┏━━

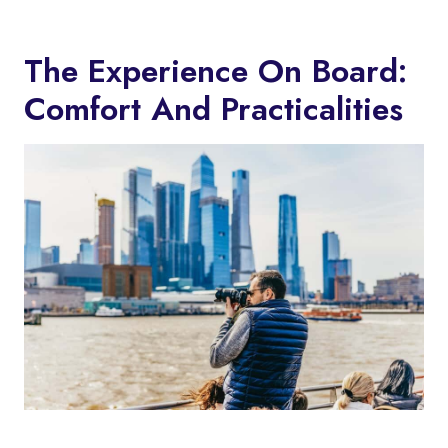
The Experience On Board:
Comfort And Practicalities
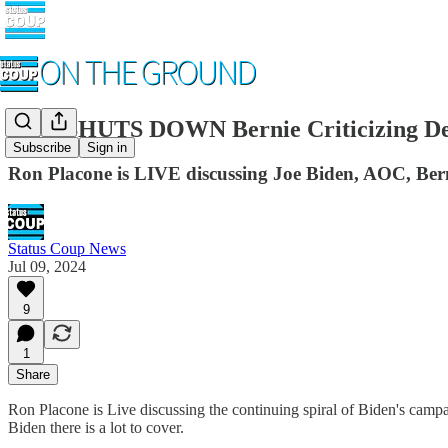
CNN SHUTS DOWN Bernie Criticizing De
Subscribe
Sign in
Ron Placone is LIVE discussing Joe Biden, AOC, Ber
Status Coup News
Jul 09, 2024
9
1
Share
Ron Placone is Live discussing the continuing spiral of Biden's ca
Biden there is a lot to cover.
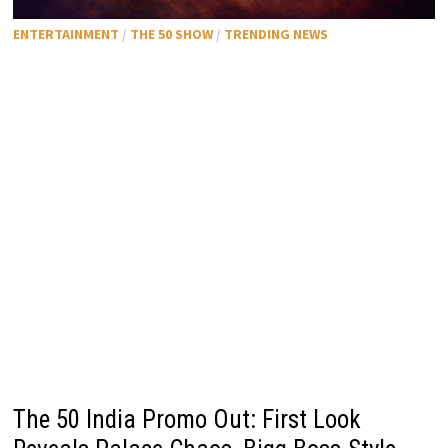
ENTERTAINMENT
/
THE 50 SHOW
/
TRENDING NEWS
The 50 India Promo Out: First Look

┗━━

-- Task goal --
Make an exact copy of the records, pictures excluded.

-- Answer for this exercise --
The Experience On Board:
Comfort And Practicalities
CNN SHUTS DOWN Bernie Criticizing De
Subscribe
Sign in
Ron Placone is LIVE discussing Joe Biden, AOC, Ber
Status Coup News
Jul 09, 2024
9
1
Share
Ron Placone is Live discussing the continuing spiral of Biden's ca
Biden there is a lot to cover.
ENTERTAINMENT
/
THE 50 SHOW
/
TRENDING NEWS
The 50 India Promo Out: First Look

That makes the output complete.